BANQUEIRO DE TODOS: VORCARO FINANCIA FILMES DE LULA, BOLSONARO E TEMER
SÃO PAULO — O banqueiro Daniel Vorcaro, controlador do Banco Master, tornou-se um personagem improvável no cruzamento entre negócios, cinema e política. Investigações recentes e vazamentos de áudios revelaram que o empresário financiou produções audiovisuais ligadas a três ex-presidentes de campos políticos opostos: Luiz Inácio Lula da Silva, Jair Bolsonaro e Michel Temer.
A revelação mais explosiva envolve o documentário Dark Horse, centrado na trajetória política de Bolsonaro. Áudios vazados colocaram o senador Flávio Bolsonaro cobrando diretamente de Vorcaro o patrocínio da produção. Segundo documentos investigados, os repasses ligados ao projeto somaram cerca de R$ 61 milhões entre fevereiro e maio de 2025.
Mas o histórico de investimentos culturais do banqueiro vai além do bolsonarismo e evidencia uma atuação sem alinhamento ideológico aparente.
Investimentos atravessam diferentes governos
No caso de Lula, Vorcaro participou do financiamento do documentário biográfico dirigido pelo cineasta norte-americano Oliver Stone, lançado em 2024 e focado na trajetória política do atual presidente.
Já em relação a Temer, o fundo Morriah Asset — ligado à família Vorcaro — adquiriu uma cota de R$ 1 milhão para o filme 963 Dias, obra que retrata os bastidores da gestão do ex-presidente emedebista.
Negócio privado ou influência política?
Aliados de Jair Bolsonaro afirmam que os investimentos possuem caráter estritamente empresarial e privado.
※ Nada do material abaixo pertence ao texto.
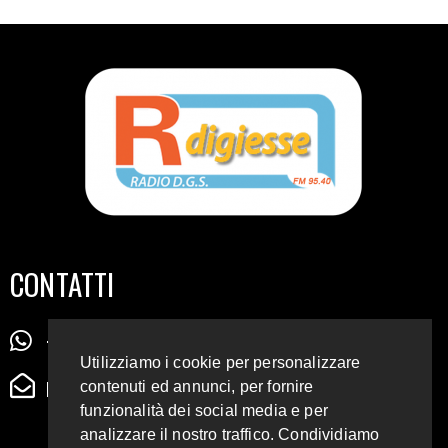
CONTATTI
+39 345 72 72 88 5
Utilizziamo i cookie per personalizzare
radiodigiesse@gmail.com
contenuti ed annunci, per fornire
funzionalità dei social media e per
analizzare il nostro traffico. Condividiamo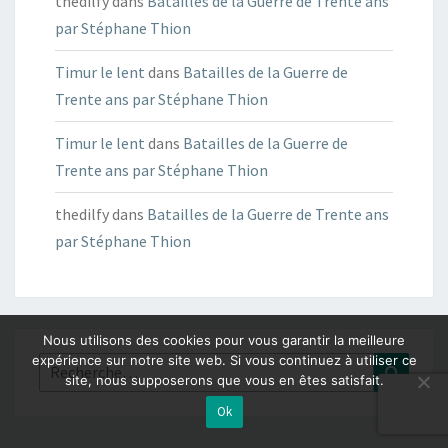
thedilfy
dans
Batailles de la Guerre de Trente ans
par Stéphane Thion
Timur le lent
dans
Batailles de la Guerre de
Trente ans par Stéphane Thion
Timur le lent
dans
Batailles de la Guerre de
Trente ans par Stéphane Thion
thedilfy
dans
Batailles de la Guerre de Trente ans
par Stéphane Thion
Nous utilisons des cookies pour vous garantir la meilleure
expérience sur notre site web. Si vous continuez à utiliser ce
Rechercher :
Recher
site, nous supposerons que vous en êtes satisfait.
Ok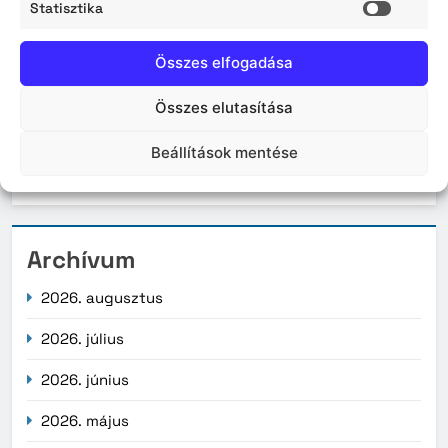
Statisztika
Kiemelt hírek
Statisz
Gondoskodjunk a takarékos vízhasználatról
Összes elfogadása
Lakossági tájékoztatás – Zajhatással járó vízi és
Összes elutasítása
légi kiképzés
Beállítások mentése
Érvényüket vesztik a régi, könyv formátumú
személyazonosító igazolványok augusztus 3-án
Archívum
2026. augusztus
2026. július
2026. június
2026. május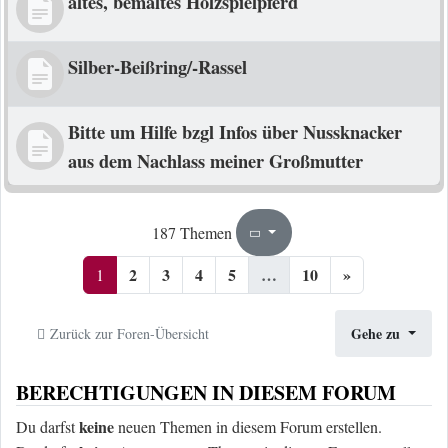
altes, bemaltes Holzspielpferd
Silber-Beißring/-Rassel
Bitte um Hilfe bzgl Infos über Nussknacker
aus dem Nachlass meiner Großmutter
1
10
187 Themen
Seite
von
2
3
4
5
…
10
»
1
Gehe zu
Zurück zur Foren-Übersicht
BERECHTIGUNGEN IN DIESEM FORUM
keine
Du darfst
neuen Themen in diesem Forum erstellen.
A tese defendida é de que Vorcaro atua com foco em retorno financeiro e visibilidade cultural, sem motivação partidária.
Do outro lado, integrantes do governo federal tentam se afastar do caso e negam qualquer relação financeira ou política com o banqueiro e o Banco Master.
Com o avanço das investigações e o aumento da pressão pública, o nome de Daniel Vorcaro passou a ocupar o centro de um debate que mistura financiamento cultural, interesses empresariais e os bastidores da política nacional.